🤖 AI Summary
To address semantic ambiguity and boundary misclassification in pleural effusion CT image segmentation—caused by intensity similarity, ill-defined boundaries, and morphological variability—this paper proposes DBIF-AUNet. The model introduces a Dual-Domain Feature Decoupling module (DDFD) to disentangle anatomical and pathological feature representations, and a Branch-Interactive Attention Fusion mechanism (BIAF) to enable dynamic complementary integration across domains. Additionally, densely nested skip connections and a hierarchical adaptive hybrid loss function are incorporated to strengthen deep supervision. Evaluated on 1,622 clinical CT scans, DBIF-AUNet achieves an IoU of 80.1% and a Dice score of 89.0%, significantly outperforming U-Net++ and Swin-UNet.
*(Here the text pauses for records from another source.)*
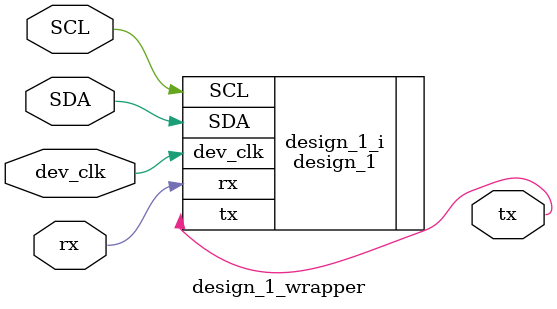
<source format=v>

`timescale 1 ps / 1 ps

module design_1_wrapper
   (SCL,
    SDA,
    dev_clk,
    rx,
    tx);
  inout SCL;
  inout SDA;
  input dev_clk;
  input rx;
  output tx;

  wire SCL;
  wire SDA;
  wire dev_clk;
  wire rx;
  wire tx;

  design_1 design_1_i
       (.SCL(SCL),
        .SDA(SDA),
        .dev_clk(dev_clk),
        .rx(rx),
        .tx(tx));
endmodule

</source>
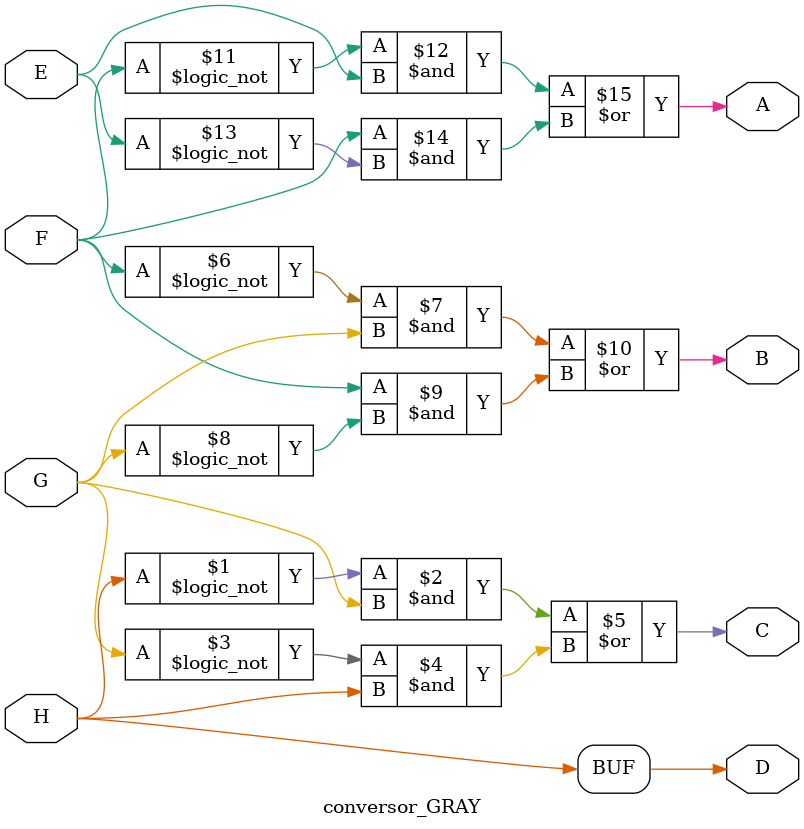
<source format=v>
module conversor_GRAY(
    input H, G, F, E,
    output D, C, B, A
);
    assign D = H;
    assign C = (!H & G) | (!G & H);
    assign B = (!F & G) | (F & !G);
    assign A = (!F & E) | (F & !E);

endmodule
</source>
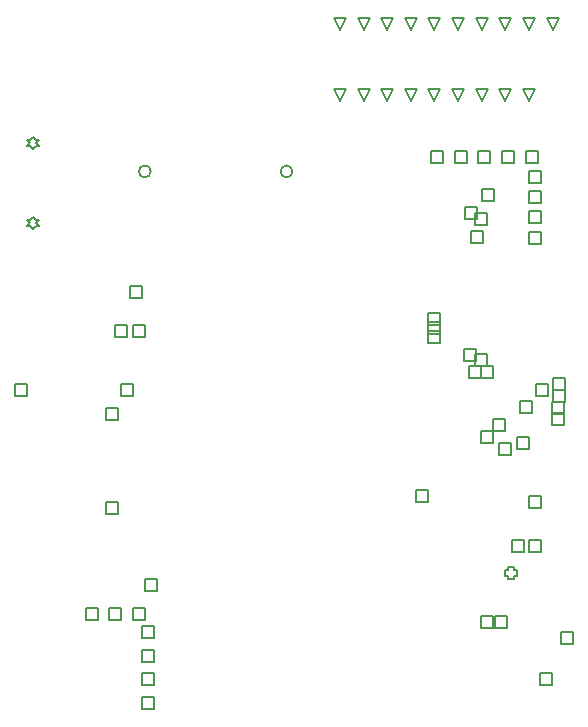
<source format=gbr>
G04*
G04 #@! TF.GenerationSoftware,Altium Limited,Altium Designer,25.8.1 (18)*
G04*
G04 Layer_Color=2752767*
%FSLAX25Y25*%
%MOIN*%
G70*
G04*
G04 #@! TF.SameCoordinates,A86E57CF-C6E6-4710-AEDF-4A901DF70E31*
G04*
G04*
G04 #@! TF.FilePolarity,Positive*
G04*
G01*
G75*
%ADD16C,0.00500*%
%ADD79C,0.00667*%
D16*
X7874Y163748D02*
X8874Y164748D01*
X9874D01*
X8874Y165748D01*
X9874Y166748D01*
X8874D01*
X7874Y167748D01*
X6874Y166748D01*
X5874D01*
X6874Y165748D01*
X5874Y164748D01*
X6874D01*
X7874Y163748D01*
Y190520D02*
X8874Y191520D01*
X9874D01*
X8874Y192520D01*
X9874Y193520D01*
X8874D01*
X7874Y194520D01*
X6874Y193520D01*
X5874D01*
X6874Y192520D01*
X5874Y191520D01*
X6874D01*
X7874Y190520D01*
X153512Y114142D02*
Y118142D01*
X157512D01*
Y114142D01*
X153512D01*
X166323Y48213D02*
Y47213D01*
X168323D01*
Y48213D01*
X169323D01*
Y50213D01*
X168323D01*
Y51213D01*
X166323D01*
Y50213D01*
X165323D01*
Y48213D01*
X166323D01*
X184024Y25559D02*
Y29559D01*
X188024D01*
Y25559D01*
X184024D01*
X135795Y72803D02*
Y76803D01*
X139795D01*
Y72803D01*
X135795D01*
X44260Y27528D02*
Y31528D01*
X48260D01*
Y27528D01*
X44260D01*
Y19654D02*
Y23653D01*
X48260D01*
Y19654D01*
X44260D01*
Y11779D02*
Y15779D01*
X48260D01*
Y11779D01*
X44260D01*
Y3906D02*
Y7905D01*
X48260D01*
Y3906D01*
X44260D01*
X41307Y33433D02*
Y37433D01*
X45307D01*
Y33433D01*
X41307D01*
X33433D02*
Y37433D01*
X37433D01*
Y33433D01*
X33433D01*
X25559D02*
Y37433D01*
X29559D01*
Y33433D01*
X25559D01*
X172213Y185992D02*
Y189992D01*
X176213D01*
Y185992D01*
X172213D01*
X164339D02*
Y189992D01*
X168339D01*
Y185992D01*
X164339D01*
X156465D02*
Y189992D01*
X160465D01*
Y185992D01*
X156465D01*
X148591D02*
Y189992D01*
X152591D01*
Y185992D01*
X148591D01*
X140717D02*
Y189992D01*
X144717D01*
Y185992D01*
X140717D01*
X173197Y179271D02*
Y183271D01*
X177197D01*
Y179271D01*
X173197D01*
Y172522D02*
Y176522D01*
X177197D01*
Y172522D01*
X173197D01*
Y165773D02*
Y169773D01*
X177197D01*
Y165773D01*
X173197D01*
Y159024D02*
Y163024D01*
X177197D01*
Y159024D01*
X173197D01*
X157449Y114142D02*
Y118142D01*
X161449D01*
Y114142D01*
X157449D01*
X35402Y127921D02*
Y131921D01*
X39402D01*
Y127921D01*
X35402D01*
X41307D02*
Y131921D01*
X45307D01*
Y127921D01*
X41307D01*
X175559Y108138D02*
Y112138D01*
X179559D01*
Y108138D01*
X175559D01*
X139732Y128905D02*
Y132905D01*
X143732D01*
Y128905D01*
X139732D01*
X32449Y68866D02*
Y72866D01*
X36449D01*
Y68866D01*
X32449D01*
Y100362D02*
Y104362D01*
X36449D01*
Y100362D01*
X32449D01*
X181465Y110106D02*
Y114106D01*
X185465D01*
Y110106D01*
X181465D01*
X139732Y131858D02*
Y135858D01*
X143732D01*
Y131858D01*
X139732D01*
X151543Y120047D02*
Y124047D01*
X155543D01*
Y120047D01*
X151543D01*
X40323Y140717D02*
Y144717D01*
X44323D01*
Y140717D01*
X40323D01*
X110331Y206661D02*
X108331Y210661D01*
X112331D01*
X110331Y206661D01*
Y230283D02*
X108331Y234283D01*
X112331D01*
X110331Y230283D01*
X118205Y206661D02*
X116205Y210661D01*
X120205D01*
X118205Y206661D01*
Y230283D02*
X116205Y234283D01*
X120205D01*
X118205Y230283D01*
X126079Y206661D02*
X124079Y210661D01*
X128079D01*
X126079Y206661D01*
Y230283D02*
X124079Y234283D01*
X128079D01*
X126079Y230283D01*
X133953Y206661D02*
X131953Y210661D01*
X135953D01*
X133953Y206661D01*
Y230283D02*
X131953Y234283D01*
X135953D01*
X133953Y230283D01*
X141827Y206661D02*
X139827Y210661D01*
X143827D01*
X141827Y206661D01*
Y230283D02*
X139827Y234283D01*
X143827D01*
X141827Y230283D01*
X149701Y206661D02*
X147701Y210661D01*
X151701D01*
X149701Y206661D01*
Y230283D02*
X147701Y234283D01*
X151701D01*
X149701Y230283D01*
X157575Y206661D02*
X155575Y210661D01*
X159575D01*
X157575Y206661D01*
Y230283D02*
X155575Y234283D01*
X159575D01*
X157575Y230283D01*
X165449Y206661D02*
X163449Y210661D01*
X167449D01*
X165449Y206661D01*
Y230283D02*
X163449Y234283D01*
X167449D01*
X165449Y230283D01*
X173323D02*
X171323Y234283D01*
X175323D01*
X173323Y230283D01*
Y206661D02*
X171323Y210661D01*
X175323D01*
X173323Y206661D01*
X181197Y230283D02*
X179197Y234283D01*
X183197D01*
X181197Y230283D01*
X45244Y43276D02*
Y47276D01*
X49244D01*
Y43276D01*
X45244D01*
X181071Y102331D02*
Y106331D01*
X185071D01*
Y102331D01*
X181071D01*
X161969Y30917D02*
Y34916D01*
X165969D01*
Y30917D01*
X161969D01*
X161386Y96425D02*
Y100425D01*
X165386D01*
Y96425D01*
X161386D01*
X181465Y106169D02*
Y110169D01*
X185465D01*
Y106169D01*
X181465D01*
X139732Y125953D02*
Y129953D01*
X143732D01*
Y125953D01*
X139732D01*
X1937Y108236D02*
Y112236D01*
X5937D01*
Y108236D01*
X1937D01*
X37370D02*
Y112236D01*
X41370D01*
Y108236D01*
X37370D01*
X155480Y118079D02*
Y122079D01*
X159480D01*
Y118079D01*
X155480D01*
Y165323D02*
Y169323D01*
X159480D01*
Y165323D01*
X155480D01*
X181071Y98394D02*
Y102394D01*
X185071D01*
Y98394D01*
X181071D01*
X173197Y56071D02*
Y60071D01*
X177197D01*
Y56071D01*
X173197D01*
X167543D02*
Y60071D01*
X171543D01*
Y56071D01*
X167543D01*
X173197Y70835D02*
Y74835D01*
X177197D01*
Y70835D01*
X173197D01*
X177134Y11779D02*
Y15779D01*
X181134D01*
Y11779D01*
X177134D01*
X153905Y159319D02*
Y163319D01*
X157905D01*
Y159319D01*
X153905D01*
X157369Y31016D02*
Y35017D01*
X161369D01*
Y31016D01*
X157369D01*
X157449Y92488D02*
Y96488D01*
X161449D01*
Y92488D01*
X157449D01*
X151937Y167193D02*
Y171193D01*
X155937D01*
Y167193D01*
X151937D01*
X169260Y90520D02*
Y94520D01*
X173260D01*
Y90520D01*
X169260D01*
X157843Y173098D02*
Y177098D01*
X161843D01*
Y173098D01*
X157843D01*
X170244Y102528D02*
Y106528D01*
X174244D01*
Y102528D01*
X170244D01*
X163354Y88551D02*
Y92551D01*
X167354D01*
Y88551D01*
X163354D01*
D79*
X94520Y183071D02*
G03*
X94520Y183071I-2000J0D01*
G01*
X47276D02*
G03*
X47276Y183071I-2000J0D01*
G01*
M02*

</source>
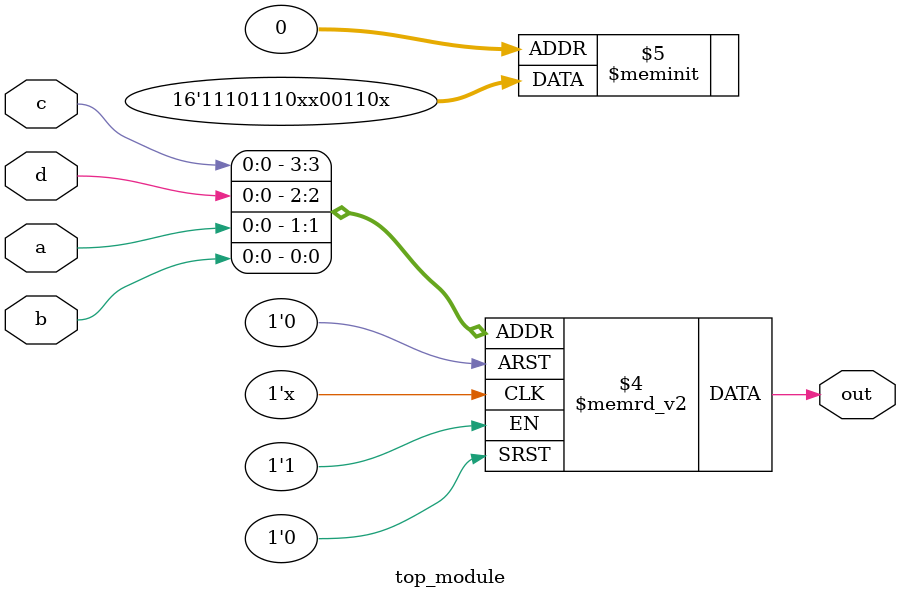
<source format=sv>
module top_module (
	input a,
	input b,
	input c,
	input d,
	output reg out
);
	always @(*) begin
		case ({c, d, a, b})
			4'b0000: out = 1'bx; // d (don't care)
			4'b0001: out = 1'b0;
			4'b0010: out = 1'b1;
			4'b0011: out = 1'b1;
			4'b0100: out = 1'b0;
			4'b0101: out = 1'b0;
			4'b0110: out = 1'bx; // d (don't care)
			4'b0111: out = 1'bx; // d (don't care)
			4'b1000: out = 1'b0;
			4'b1001: out = 1'b1;
			4'b1010: out = 1'b1;
			4'b1011: out = 1'b1;
			4'b1100: out = 1'b0;
			4'b1101: out = 1'b1;
			4'b1110: out = 1'b1;
			4'b1111: out = 1'b1;
			default: out = 1'b0;
		endcase
	end
endmodule

</source>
The proposed method substantially improves segmentation accuracy for complex pleural effusion lesions and enhances clinical applicability.
📝 Abstract
Pleural effusion semantic segmentation can significantly enhance the accuracy and timeliness of clinical diagnosis and treatment by precisely identifying disease severity and lesion areas. Currently, semantic segmentation of pleural effusion CT images faces multiple challenges. These include similar gray levels between effusion and surrounding tissues, blurred edges, and variable morphology. Existing methods often struggle with diverse image variations and complex edges, primarily because direct feature concatenation causes semantic gaps. To address these challenges, we propose the Dual-Branch Interactive Fusion Attention model (DBIF-AUNet). This model constructs a densely nested skip-connection network and innovatively refines the Dual-Domain Feature Disentanglement module (DDFD). The DDFD module orthogonally decouples the functions of dual-domain modules to achieve multi-scale feature complementarity and enhance characteristics at different levels. Concurrently, we design a Branch Interaction Attention Fusion module (BIAF) that works synergistically with the DDFD. This module dynamically weights and fuses global, local, and frequency band features, thereby improving segmentation robustness. Furthermore, we implement a nested deep supervision mechanism with hierarchical adaptive hybrid loss to effectively address class imbalance. Through validation on 1,622 pleural effusion CT images from Southwest Hospital, DBIF-AUNet achieved IoU and Dice scores of 80.1% and 89.0% respectively. These results outperform state-of-the-art medical image segmentation models U-Net++ and Swin-UNet by 5.7%/2.7% and 2.2%/1.5% respectively, demonstrating significant optimization in segmentation accuracy for complex pleural effusion CT images.